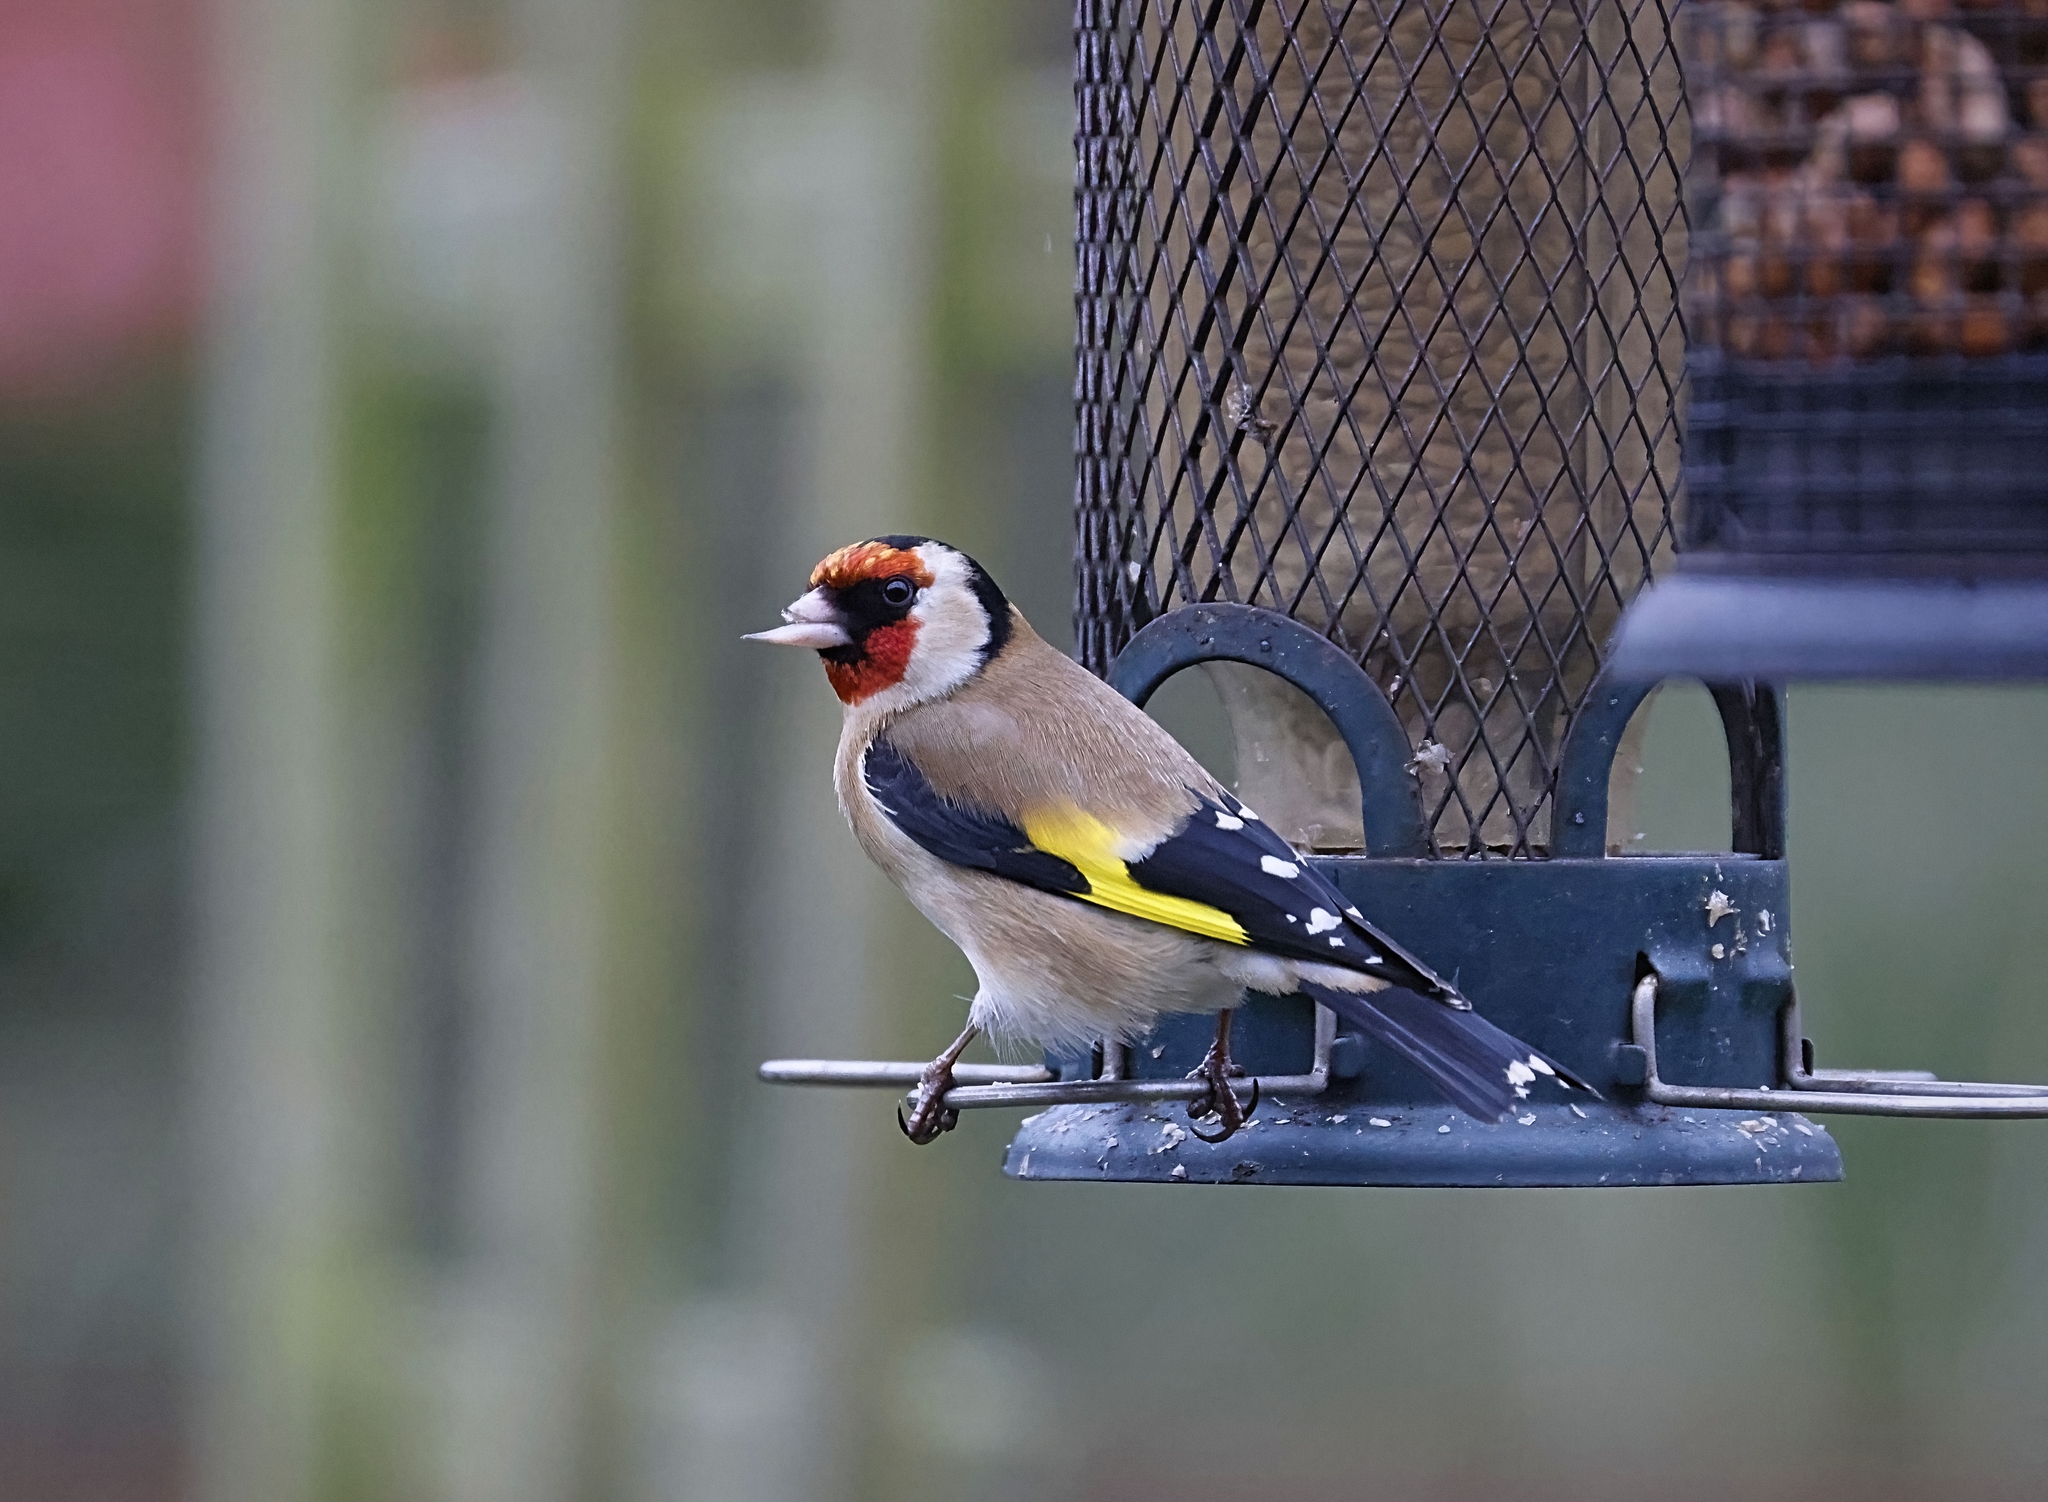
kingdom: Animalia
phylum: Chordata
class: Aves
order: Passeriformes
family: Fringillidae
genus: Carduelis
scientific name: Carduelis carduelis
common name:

### JOB
Reproduce the lines above verbatim, omitting any pictures from your answer.

### RESULT OF THIS TASK
kingdom: Animalia
phylum: Chordata
class: Aves
order: Passeriformes
family: Fringillidae
genus: Carduelis
scientific name: Carduelis carduelis
common name:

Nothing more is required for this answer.